(Items from a dataset)
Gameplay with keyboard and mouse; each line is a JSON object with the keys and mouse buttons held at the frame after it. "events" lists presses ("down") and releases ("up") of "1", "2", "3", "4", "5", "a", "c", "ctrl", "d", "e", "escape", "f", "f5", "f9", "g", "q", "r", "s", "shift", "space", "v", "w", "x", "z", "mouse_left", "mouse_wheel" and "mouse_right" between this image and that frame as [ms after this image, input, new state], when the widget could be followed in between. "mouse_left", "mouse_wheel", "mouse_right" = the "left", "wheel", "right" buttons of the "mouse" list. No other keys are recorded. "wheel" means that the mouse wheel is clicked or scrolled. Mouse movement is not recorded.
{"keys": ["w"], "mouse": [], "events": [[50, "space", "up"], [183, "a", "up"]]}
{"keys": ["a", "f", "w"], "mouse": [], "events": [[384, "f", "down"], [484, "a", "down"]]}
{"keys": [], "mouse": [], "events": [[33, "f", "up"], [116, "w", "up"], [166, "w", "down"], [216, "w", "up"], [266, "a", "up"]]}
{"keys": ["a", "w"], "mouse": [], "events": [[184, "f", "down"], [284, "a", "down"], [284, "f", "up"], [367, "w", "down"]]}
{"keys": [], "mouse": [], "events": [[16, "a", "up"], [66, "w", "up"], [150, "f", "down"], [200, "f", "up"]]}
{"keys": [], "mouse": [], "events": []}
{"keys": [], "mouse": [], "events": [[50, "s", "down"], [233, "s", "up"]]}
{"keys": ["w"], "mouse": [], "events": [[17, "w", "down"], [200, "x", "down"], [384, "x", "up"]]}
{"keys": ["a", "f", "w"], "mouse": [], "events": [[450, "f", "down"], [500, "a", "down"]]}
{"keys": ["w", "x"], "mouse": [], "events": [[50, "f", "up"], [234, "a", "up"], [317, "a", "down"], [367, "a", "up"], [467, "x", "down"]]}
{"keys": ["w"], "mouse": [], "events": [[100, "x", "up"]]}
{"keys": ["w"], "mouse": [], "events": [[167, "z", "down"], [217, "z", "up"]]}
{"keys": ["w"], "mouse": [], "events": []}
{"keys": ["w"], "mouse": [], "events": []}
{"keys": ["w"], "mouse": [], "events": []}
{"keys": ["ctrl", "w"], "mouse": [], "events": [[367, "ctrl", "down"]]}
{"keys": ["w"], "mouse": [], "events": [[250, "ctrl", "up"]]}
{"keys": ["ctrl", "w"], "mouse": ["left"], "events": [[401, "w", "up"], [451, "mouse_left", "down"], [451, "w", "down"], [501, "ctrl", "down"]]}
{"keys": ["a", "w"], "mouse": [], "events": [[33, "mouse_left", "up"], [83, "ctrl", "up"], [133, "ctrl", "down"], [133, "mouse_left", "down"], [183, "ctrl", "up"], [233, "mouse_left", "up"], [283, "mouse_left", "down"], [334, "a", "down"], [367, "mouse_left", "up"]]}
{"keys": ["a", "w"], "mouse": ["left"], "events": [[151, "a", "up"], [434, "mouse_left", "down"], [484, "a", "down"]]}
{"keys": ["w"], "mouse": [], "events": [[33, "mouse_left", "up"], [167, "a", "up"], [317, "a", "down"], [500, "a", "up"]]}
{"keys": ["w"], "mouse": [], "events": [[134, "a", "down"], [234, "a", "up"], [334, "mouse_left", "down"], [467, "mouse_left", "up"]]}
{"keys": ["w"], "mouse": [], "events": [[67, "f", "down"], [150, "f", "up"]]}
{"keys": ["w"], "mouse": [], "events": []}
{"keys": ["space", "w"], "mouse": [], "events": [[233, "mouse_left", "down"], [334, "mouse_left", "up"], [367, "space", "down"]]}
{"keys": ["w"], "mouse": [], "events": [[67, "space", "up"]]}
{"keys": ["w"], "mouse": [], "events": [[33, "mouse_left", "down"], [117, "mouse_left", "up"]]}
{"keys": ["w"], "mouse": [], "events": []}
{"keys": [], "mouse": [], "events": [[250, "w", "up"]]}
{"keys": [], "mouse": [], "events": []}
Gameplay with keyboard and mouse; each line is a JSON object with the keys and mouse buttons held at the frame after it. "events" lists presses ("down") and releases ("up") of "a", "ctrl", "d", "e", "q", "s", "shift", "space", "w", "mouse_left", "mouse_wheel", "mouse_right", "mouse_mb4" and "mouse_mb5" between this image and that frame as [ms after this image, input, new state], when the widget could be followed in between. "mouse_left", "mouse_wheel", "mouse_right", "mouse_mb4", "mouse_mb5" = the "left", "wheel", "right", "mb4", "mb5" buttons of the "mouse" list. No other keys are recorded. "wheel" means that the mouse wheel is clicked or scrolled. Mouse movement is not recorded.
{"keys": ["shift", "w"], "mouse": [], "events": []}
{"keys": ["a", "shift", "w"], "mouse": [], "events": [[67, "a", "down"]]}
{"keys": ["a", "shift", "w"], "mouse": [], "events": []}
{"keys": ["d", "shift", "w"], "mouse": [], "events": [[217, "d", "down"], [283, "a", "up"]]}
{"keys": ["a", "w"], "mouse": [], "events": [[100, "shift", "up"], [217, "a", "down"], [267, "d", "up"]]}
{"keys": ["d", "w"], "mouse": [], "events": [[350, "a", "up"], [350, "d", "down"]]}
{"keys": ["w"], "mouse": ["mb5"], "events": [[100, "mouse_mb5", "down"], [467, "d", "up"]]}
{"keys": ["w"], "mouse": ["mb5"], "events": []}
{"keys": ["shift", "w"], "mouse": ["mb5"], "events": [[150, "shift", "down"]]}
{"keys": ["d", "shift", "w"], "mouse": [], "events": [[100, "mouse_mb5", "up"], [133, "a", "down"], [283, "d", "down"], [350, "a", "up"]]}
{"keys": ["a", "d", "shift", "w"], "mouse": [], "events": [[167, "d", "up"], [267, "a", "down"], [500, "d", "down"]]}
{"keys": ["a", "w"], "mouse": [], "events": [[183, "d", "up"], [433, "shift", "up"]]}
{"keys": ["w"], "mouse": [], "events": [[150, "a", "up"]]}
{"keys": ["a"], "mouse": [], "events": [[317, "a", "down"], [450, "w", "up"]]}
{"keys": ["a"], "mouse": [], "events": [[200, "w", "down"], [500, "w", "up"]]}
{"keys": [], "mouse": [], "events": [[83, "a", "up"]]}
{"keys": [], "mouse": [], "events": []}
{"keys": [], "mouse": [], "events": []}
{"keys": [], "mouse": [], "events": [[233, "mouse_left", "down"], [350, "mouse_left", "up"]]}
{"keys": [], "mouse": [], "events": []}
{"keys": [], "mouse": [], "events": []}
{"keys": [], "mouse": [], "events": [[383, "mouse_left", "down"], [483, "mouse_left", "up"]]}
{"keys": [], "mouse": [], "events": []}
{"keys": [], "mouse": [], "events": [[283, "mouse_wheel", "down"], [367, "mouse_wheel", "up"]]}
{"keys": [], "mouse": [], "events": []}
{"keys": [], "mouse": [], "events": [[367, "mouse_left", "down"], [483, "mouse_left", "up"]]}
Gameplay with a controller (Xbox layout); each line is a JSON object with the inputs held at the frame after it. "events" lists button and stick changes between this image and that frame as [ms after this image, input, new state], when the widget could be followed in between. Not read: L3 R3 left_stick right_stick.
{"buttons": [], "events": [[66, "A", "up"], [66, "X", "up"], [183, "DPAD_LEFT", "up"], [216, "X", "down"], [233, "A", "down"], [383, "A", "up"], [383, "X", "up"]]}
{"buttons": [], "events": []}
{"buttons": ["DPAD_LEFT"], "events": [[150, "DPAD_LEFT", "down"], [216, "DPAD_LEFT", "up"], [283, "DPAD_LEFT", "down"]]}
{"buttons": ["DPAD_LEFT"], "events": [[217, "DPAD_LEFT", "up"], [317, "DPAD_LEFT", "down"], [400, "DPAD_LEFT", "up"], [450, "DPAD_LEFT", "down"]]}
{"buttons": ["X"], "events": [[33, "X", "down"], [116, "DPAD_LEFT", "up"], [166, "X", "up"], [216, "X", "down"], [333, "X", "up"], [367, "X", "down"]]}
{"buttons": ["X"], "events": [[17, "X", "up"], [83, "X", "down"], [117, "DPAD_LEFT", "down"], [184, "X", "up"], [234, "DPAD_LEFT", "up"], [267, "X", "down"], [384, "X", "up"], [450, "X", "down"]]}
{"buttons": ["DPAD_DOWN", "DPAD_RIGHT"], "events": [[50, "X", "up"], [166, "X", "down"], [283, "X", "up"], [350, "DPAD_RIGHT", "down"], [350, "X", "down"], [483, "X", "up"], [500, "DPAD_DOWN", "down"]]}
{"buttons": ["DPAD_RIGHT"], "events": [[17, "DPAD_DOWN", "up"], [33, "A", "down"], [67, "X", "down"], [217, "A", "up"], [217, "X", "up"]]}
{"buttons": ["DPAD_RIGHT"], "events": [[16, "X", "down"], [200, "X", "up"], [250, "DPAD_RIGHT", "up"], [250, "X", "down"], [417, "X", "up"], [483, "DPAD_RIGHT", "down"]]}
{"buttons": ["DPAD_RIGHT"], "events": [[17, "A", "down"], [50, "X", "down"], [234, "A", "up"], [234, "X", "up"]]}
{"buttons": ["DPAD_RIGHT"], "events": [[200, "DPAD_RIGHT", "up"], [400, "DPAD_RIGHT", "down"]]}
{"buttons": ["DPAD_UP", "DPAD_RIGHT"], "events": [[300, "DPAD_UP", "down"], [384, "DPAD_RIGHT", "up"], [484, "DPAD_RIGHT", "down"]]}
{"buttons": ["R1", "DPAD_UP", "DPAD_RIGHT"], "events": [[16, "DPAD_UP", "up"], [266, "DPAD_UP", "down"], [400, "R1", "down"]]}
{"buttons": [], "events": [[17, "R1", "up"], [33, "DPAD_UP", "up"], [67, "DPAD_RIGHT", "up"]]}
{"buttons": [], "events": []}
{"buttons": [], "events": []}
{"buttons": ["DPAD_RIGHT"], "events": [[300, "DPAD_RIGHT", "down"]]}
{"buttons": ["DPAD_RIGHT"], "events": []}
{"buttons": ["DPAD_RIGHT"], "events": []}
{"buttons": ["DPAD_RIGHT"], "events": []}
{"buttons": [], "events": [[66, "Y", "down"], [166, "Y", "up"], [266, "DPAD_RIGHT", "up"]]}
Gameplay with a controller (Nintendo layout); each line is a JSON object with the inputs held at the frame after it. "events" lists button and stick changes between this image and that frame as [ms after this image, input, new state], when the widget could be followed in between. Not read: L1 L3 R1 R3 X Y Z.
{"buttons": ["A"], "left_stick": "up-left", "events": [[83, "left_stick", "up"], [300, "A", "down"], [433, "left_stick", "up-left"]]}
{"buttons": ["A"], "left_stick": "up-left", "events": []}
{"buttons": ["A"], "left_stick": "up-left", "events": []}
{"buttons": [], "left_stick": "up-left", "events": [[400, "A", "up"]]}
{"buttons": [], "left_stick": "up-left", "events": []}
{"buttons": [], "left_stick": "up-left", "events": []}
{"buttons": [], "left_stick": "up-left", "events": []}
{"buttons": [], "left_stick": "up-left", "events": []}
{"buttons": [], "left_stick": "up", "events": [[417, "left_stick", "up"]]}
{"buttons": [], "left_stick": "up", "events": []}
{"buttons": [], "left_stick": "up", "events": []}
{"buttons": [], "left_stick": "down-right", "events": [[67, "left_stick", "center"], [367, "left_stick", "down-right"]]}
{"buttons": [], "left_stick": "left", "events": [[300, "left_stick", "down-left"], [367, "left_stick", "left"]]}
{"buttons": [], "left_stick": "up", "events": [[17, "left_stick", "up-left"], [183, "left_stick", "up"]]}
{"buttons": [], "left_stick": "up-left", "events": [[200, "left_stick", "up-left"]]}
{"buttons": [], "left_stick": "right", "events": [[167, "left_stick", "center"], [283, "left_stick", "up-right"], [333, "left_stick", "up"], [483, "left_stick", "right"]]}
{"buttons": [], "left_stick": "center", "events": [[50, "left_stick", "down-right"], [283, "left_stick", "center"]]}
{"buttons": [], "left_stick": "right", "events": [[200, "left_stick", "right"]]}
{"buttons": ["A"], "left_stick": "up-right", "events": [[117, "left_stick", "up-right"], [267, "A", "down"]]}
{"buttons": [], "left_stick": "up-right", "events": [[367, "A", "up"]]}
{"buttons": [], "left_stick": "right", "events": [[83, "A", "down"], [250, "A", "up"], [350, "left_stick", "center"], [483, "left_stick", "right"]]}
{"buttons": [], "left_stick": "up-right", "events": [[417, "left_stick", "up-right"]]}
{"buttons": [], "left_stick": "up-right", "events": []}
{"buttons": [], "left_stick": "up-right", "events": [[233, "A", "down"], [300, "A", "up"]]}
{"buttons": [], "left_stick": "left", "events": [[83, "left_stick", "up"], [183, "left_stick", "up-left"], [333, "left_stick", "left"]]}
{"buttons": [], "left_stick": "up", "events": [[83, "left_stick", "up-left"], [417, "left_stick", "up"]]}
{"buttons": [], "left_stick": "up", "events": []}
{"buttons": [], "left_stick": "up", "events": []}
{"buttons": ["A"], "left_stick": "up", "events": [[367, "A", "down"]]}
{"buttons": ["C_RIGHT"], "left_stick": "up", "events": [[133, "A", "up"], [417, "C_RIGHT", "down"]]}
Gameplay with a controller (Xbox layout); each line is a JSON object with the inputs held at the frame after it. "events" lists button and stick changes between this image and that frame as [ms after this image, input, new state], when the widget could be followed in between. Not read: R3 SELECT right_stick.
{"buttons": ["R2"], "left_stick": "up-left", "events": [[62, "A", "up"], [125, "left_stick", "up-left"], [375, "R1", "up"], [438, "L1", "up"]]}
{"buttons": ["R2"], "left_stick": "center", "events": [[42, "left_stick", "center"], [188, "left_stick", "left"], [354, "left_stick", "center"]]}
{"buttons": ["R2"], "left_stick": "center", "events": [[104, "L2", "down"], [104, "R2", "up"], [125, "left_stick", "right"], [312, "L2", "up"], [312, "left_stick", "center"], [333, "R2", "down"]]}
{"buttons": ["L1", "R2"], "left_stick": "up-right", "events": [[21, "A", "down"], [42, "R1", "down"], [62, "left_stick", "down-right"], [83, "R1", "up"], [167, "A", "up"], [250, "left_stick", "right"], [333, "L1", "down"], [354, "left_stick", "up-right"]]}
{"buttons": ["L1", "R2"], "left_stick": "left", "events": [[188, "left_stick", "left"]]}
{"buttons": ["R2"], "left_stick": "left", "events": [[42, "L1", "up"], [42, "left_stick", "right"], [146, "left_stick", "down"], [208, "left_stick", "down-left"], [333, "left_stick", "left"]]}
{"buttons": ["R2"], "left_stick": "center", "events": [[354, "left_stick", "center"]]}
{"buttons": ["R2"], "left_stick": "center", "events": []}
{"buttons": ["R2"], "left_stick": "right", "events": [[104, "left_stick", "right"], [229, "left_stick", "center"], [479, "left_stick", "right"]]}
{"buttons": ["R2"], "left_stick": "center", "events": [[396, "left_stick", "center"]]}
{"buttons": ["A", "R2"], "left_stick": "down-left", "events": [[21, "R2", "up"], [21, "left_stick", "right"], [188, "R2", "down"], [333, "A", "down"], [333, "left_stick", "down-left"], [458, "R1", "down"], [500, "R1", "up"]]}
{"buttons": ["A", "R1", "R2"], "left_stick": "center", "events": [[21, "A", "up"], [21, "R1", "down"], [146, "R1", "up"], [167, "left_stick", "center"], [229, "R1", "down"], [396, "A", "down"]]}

→ Assignment: When a line in the records above holds "Xbox", that line is to be reported.

→ Response:
Gameplay with a controller (Xbox layout); each line is a JSON object with the inputs held at the frame after it. "events" lists button and stick changes between this image and that frame as [ms after this image, input, new state], when the widget could be followed in between. Not read: L3 R3 left_stick right_stick.
Gameplay with a controller (Xbox layout); each line is a JSON object with the inputs held at the frame after it. "events" lists button and stick changes between this image and that frame as [ms after this image, input, new state], when the widget could be followed in between. Not read: R3 SELECT right_stick.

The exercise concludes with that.